Biblical studies major Cody Harrington chose HBU’s Christian approach to education to earn a degree in biblical studies. He enlisted in the US Army in 2004 as an airborne mechanic, served in Alaska, and was deployed to Iraq and Afghanistan. Harrington is now the chaplain of the Husky Veterans Association and is a team leader for the Navigators ministry of HBU.
“The staff of the HBU Veterans Affairs Office always put your needs first. The staff has walked me through the process of transitioning to college life and has given me a home away from home. They have given me a space to grow my character and helped me through the process of class scheduling and organizing,” Harrington said. “My plans are to continue to work alongside veterans and help them transition to civilian life after service and to open a business to put my community to work. I will use the skills I’ve learned at HBU and in the military to become a servant leader in my community.”
International student Seraphine Muthoka is also earning a degree to better serve others. The Nairobi, Kenya native chose HBU because of its faith component and its Doctor of Education in Executive Educational Leadership program.
After earning bachelor’s and master’s degrees in Kenya, and serving in a supervisory role at a bank, Muthoka sought out a program that would further her leadership capabilities. Muthoka decided upon HBU, and worked with the HBU International Office to help her enroll and transition. Now, she is the first international HBU EdD candidate.

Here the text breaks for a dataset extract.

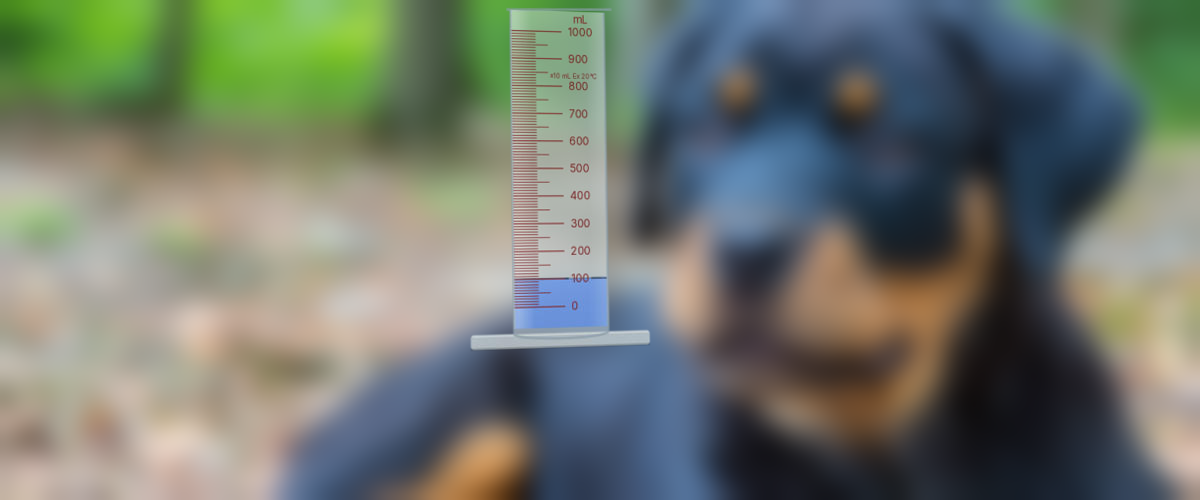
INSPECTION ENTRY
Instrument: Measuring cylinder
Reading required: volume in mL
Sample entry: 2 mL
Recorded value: 100 mL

“There are so many things I want to do with my doctorate,” Muthoka said. “The person you are when you start a doctorate is not the same person you are when you finish. It’s supposed to make you a better person; every day you’re learning something. Also, it makes me a better mother to my daughter. I wanted to open up my mind to possibilities in the world and to motivate women back in my country and here in America.”
Muthoka interns in the HBU International Office where she is working on graduate assistant programs that would help HBU better compete with other university programs. She’s also paving the way for other international students after her.
“I think God predestines us for places, Muthoka said. “I think HBU chose me. I think God predestined me for this exactly at the right time.”